Parmi toutes les oeuvres de la collection d'Hydro-Québec que gère Anne-Claude Bacon, la plus imposante est à l'entrée du siège social, boulevard René-Lévesque. Il s'agit d'une murale de fibre de verre et de résine colorée de 22 mètres de Jean-Paul Mousseau.

Conçue pour l'inauguration du nouvel édifice gouvernemental au début des années 60, la murale de Mousseau a été préférée à une soixantaine d'autres propositions, dont celle d'un certain Jean-Paul Lemieux. Mousseau a travaillé pendant six mois sur cette oeuvre montée sur un treillis de cuivre. Cinquante ans plus tard, cette oeuvre monumentale qui a été restaurée en 2001, après des années de négligence, n'a pas perdu de sa beauté ni de sa modernité.
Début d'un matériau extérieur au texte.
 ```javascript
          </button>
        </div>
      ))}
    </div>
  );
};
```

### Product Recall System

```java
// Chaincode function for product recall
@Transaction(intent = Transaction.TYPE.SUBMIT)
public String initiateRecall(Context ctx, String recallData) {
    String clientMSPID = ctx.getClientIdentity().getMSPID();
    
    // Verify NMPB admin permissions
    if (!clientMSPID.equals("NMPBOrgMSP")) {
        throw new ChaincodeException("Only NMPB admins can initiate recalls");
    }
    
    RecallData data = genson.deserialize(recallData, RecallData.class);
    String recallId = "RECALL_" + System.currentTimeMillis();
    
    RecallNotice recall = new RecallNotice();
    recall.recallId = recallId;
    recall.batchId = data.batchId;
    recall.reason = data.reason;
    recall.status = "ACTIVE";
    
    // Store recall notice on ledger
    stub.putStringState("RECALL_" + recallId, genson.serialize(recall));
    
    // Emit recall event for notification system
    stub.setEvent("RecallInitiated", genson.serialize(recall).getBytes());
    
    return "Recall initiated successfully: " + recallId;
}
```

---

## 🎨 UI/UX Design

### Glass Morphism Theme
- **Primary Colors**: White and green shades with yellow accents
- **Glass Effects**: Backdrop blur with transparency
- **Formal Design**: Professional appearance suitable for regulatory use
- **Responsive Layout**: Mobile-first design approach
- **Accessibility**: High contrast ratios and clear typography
«C'est une oeuvre d'une grande valeur historique qui a donné le coup d'envoi de la collection d'Hydro Québec et surtout, qui a été le premier jalon de la reconnaissance de la modernité artistique par le gouvernement», m'explique la conservatrice.
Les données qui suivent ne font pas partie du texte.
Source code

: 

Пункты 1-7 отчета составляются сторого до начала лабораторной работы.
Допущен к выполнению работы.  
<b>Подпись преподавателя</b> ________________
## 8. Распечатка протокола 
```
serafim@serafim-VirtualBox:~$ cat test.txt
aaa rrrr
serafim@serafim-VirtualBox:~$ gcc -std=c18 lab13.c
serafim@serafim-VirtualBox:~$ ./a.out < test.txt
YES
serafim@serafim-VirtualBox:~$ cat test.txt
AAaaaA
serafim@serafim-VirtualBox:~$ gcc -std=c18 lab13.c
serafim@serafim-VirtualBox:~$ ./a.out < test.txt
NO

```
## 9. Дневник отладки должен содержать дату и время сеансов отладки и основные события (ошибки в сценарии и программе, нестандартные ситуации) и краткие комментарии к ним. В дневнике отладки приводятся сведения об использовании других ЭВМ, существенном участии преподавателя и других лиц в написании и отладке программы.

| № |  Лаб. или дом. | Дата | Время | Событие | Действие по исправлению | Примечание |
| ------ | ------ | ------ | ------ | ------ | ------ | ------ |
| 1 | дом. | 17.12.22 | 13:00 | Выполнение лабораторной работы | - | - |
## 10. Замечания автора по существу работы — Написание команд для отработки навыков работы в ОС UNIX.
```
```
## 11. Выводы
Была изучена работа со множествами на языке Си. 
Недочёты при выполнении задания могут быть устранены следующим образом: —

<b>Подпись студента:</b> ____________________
Responsable de la collection Hydro-Québec depuis 2004, cette native de Québec, âgée de 35 ans, a fait sa maîtrise en histoire de l'art sur les dessins érotiques de Johann Heinrich Füssli, un artiste suisse allemand du XVIIIe siècle, pas tout à fait un contemporain de Mousseau. Qu'à cela ne tienne. Depuis qu'elle a pris en charge la collection d'Hydro-Québec, elle a acquis une centaine d'oeuvres à la modernité tranchante de Robert Pelletier, Yann Pocreau, Nadia Myre ou Bill Vazan.

La conservatrice l'avoue d'emblée: «J'aime les oeuvres qui déstabilisent les gens. En même temps, j'ai des contraintes qu'un musée n'a pas. J'évolue dans un univers professionnel et institutionnel. Je peux bousculer les gens jusqu'à un certain point. Si à l'interne, les employés n'ont pas envie de s'approprier une collection et d'en être fiers, alors cette collection ne sert à rien.»

La collection d'art d'Hydro-Québec est née au début des années 60 avec l'acquisition de la Shawinigan Water and Power qui possédait une quarantaine de tableaux du XIXe siècle. L'écrivain Jacques Folch-Ribas a été le premier à gérer la collection et à l'enrichir d'oeuvres de Borduas, Lemieux, Gauvreau et McEwen.

Quarante ans plus tard, la collection compte plus de mille oeuvres, exposées un peu partout dans les locaux du siège social, mais aussi dans les bureaux et les succursales en province. Au printemps dernier, Hydro-Québec a annoncé la suspension de son budget d'acquisition d'oeuvres pour une durée indéterminée en raison des coupes imposées par le gouvernement. Le milieu s'est immédiatement mobilisé, une pétition a circulé sur le web et la pression populaire a finalement convaincu Hydro-Québec de revenir sur sa décision.

Anne-Claude Bacon n'aime pas évoquer l'événement. Elle préfère rappeler qu'en 2010, elle a acquis 20 nouvelles oeuvres avec l'appui d'une haute direction qui, de toute évidence, a compris que l'art n'est pas un jeu, mais un rouage essentiel de la culture québécoise.